Re: Query optimizing - Mailing list pgsql-sql
From | Sebastian Ritter |
---|---|
Subject | Re: Query optimizing |
Date | |
Msg-id | 99b656cb0811100358v71788c28s51d08d5512200b21@mail.gmail.com Whole thread Raw |
In response to | Re: Query optimizing ("Helio Campos Mello de Andrade" <helio.campos@gmail.com>) |
List | pgsql-sql |
Hi Helio,
Sorry about the parenthesis - Bad copy/pasting skills! To further discuss your suggestion: Wouldn't adding n_issue=i.id as a where clause filter cause the sub-query to become correlated and thus much less efficient ? I may be wrong, or may have miss-understood your suggestion.
Thanks for you help,
Sebastian
Sorry about the parenthesis - Bad copy/pasting skills! To further discuss your suggestion: Wouldn't adding n_issue=i.id as a where clause filter cause the sub-query to become correlated and thus much less efficient ? I may be wrong, or may have miss-understood your suggestion.
Thanks for you help,
Sebastian
On Mon, Nov 10, 2008 at 11:48 AM, Helio Campos Mello de Andrade <helio.campos@gmail.com> wrote:
Hi Sebastian,
- First of all i think there is an open-parenthesis missing in the query V2.
Maybe in the V2 version you cold restrict the results in the INNER query a bit more if you use a restriction clause like "WHERE n_issue = i.id" in that. It will certainly lower the number of rows returned by it to only 1 result.
Regards
--
Helio Campos Mello de Andrade
On Mon, Nov 10, 2008 at 8:43 AM, Sebastian Ritter <ritter.sebastian@gmail.com> wrote:Hi all,
I was hoping to receive some advise on a slow running query in our business' Issue Tracking System. To shed some light on the below mentioned queries, here is a brief summary of how users interact with the system. The two main components in the system are a Issues and Followups. An Issue is created by our technical support staff when some form of action needs to be taken in order to resolve a problem. FollowUps are entries entered against an issue depicting the sequence of events taken to resolve the issue. There are about 15,000 Issues in the system at present and about 95,000 FollowUps in the system. As we need the system to be very responsive, each query should ideally run in under 1 second.

**Dataset section:**
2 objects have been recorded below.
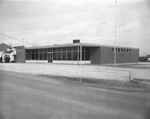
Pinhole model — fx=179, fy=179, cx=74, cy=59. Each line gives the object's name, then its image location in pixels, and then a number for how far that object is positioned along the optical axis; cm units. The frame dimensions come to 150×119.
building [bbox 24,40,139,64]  3359
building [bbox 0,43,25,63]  4509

**Task list:**
1: In the query-optimizing thread, roughly how many FollowUps are in the system at present?
2: Do these statements agree with the query-optimizing thread? (a) Helio thinks an open-parenthesis is missing in query V2. (b) Each query should ideally run in under five seconds. (c) Issues are created by the technical support staff.
The lines play no part in what comes next.

**Solutions to the tasks:**
1: About 95,000.

2:
(a) Yes: "i think there is an open-parenthesis missing in the query V2"
(b) No: "each query should ideally run in under 1 second"
(c) Yes: "An Issue is created by our technical support staff"